▸ **Tasks**:
A: In the case discussion of bupropion and mania, what odds ratio did Chen et al. find for the link between iron-deficiency anemia and bipolar disorder in adolescent patients?
B: Carry the case discussion of bupropion and mania forward from its last sentence.

▸ **Document excerpt**:
==*==

Bupropion, as a dopamine transporter (DAT) inhibitor and norepinephrine transporter (NET) inhibitor, is very similar to cocaine as a typical dopamine transporter (DAT) inhibitor and also similar to methylphenidate as a DAT inhibitor and a dopamine releaser [5]. It is also structurally related to cathinone and cocaine, which both are stimulant [6]. As a potential stimulant, previous literature documented the side effect of manic or psychotic symptoms [6-8].
Compared with previous cases, and aside from the mechanism of dopamine/norepinephrine reuptake inhibitor, we assumed there were two vulnerability factors that might explain why this case with major depressive disorder shifted to mania with psychotic features shortly after escalating the dose of bupropion. First, several previous studies have documented that the clinical picture of melancholic depression is considered to be more closely aligned with the depressive and/or mixed phase of bipolar disorder than unipolar depression [9]. The core symptoms of melancholic features may explain why, eventually, the patient developed a manic episode. Our case supports this idea of the role of melancholic symptoms in predicting the diagnosis of bipolar disorder. Second, the moderately decreased hemoglobin (irondeficiency anemia, IDA) may also have contributed to the mood shift to some extent. Iron plays an important role in the oxygenation of brain parenchyma and works as a co-enzyme in the synthesis of many neurotransmitters. Lack of iron also may cause abnormal myelination of white matter and is implicated in dopamine function, which has potential relevance for mood disorder [10]. Chen et al. recently presents a close connection between IDA and bipolar (odds ratio=6.05) or unipolar depression (odds ratio=2.89) in adolescent patients, respectively [11]. Robert et al. also reports an association between low serum ferritin level and depressive symptoms, which supports the important role of iron in mood disorders.

==*==

Images with keypoint coordinates
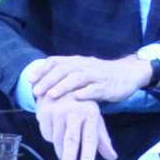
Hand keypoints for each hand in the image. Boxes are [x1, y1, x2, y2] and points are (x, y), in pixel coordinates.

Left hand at [26, 51, 158, 103]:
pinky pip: (95, 89)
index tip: (30, 81)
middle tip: (36, 92)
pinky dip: (85, 93)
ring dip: (63, 86)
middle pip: (64, 69)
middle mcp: (85, 66)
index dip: (42, 70)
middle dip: (48, 80)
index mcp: (77, 61)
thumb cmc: (102, 75)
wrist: (129, 73)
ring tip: (52, 95)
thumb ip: (66, 76)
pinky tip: (76, 98)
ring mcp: (96, 75)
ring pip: (77, 78)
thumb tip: (43, 86)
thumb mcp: (83, 71)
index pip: (55, 61)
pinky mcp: (107, 86)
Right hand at [33, 95, 117, 159]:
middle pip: (71, 139)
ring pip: (57, 139)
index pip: (90, 137)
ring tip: (63, 153)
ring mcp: (58, 110)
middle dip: (68, 158)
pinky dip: (51, 138)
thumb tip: (112, 157)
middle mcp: (74, 111)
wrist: (62, 83)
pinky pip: (46, 134)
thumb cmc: (82, 105)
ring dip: (60, 150)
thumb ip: (102, 139)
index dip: (87, 152)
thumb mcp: (94, 118)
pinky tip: (55, 130)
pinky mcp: (44, 111)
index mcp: (91, 113)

==*==

▸ **Results of the exercise**:
A: 6.05

B:
In this case, bupropion 300 mg daily triggered the manic episode. Golden et al. reported a patient that experienced a recurrence of psychotic symptoms when re-challenged with bupropion 300 mg daily. Nevertheless, decreasing the dosage to 200 mg daily resulted in adequate symptom control without recurrence of psychotic symptoms [12]. A similar condition may explain the dose-dependent effect on manic episodes in our case, which showed manic symptoms with psychotic features at 300 mg daily and relatively acceptable symptom control without manic symptoms at 150 mg daily. The triggering of manic symptoms by bupropion in a dose-dependent manner was also documented in another report which suggested that doses above 450 mg daily had a high propensity for triggering manic symptoms [13].
In conclusion, this case highlights the fact that the characteristics of bupropion is a potential stimulant, even through this drug has been usually considered to be a low risk antidepressant for mood shift. We need to be cautious for mood shifts when prescribing antidepressants to patients with depressive disorder with melancholic features.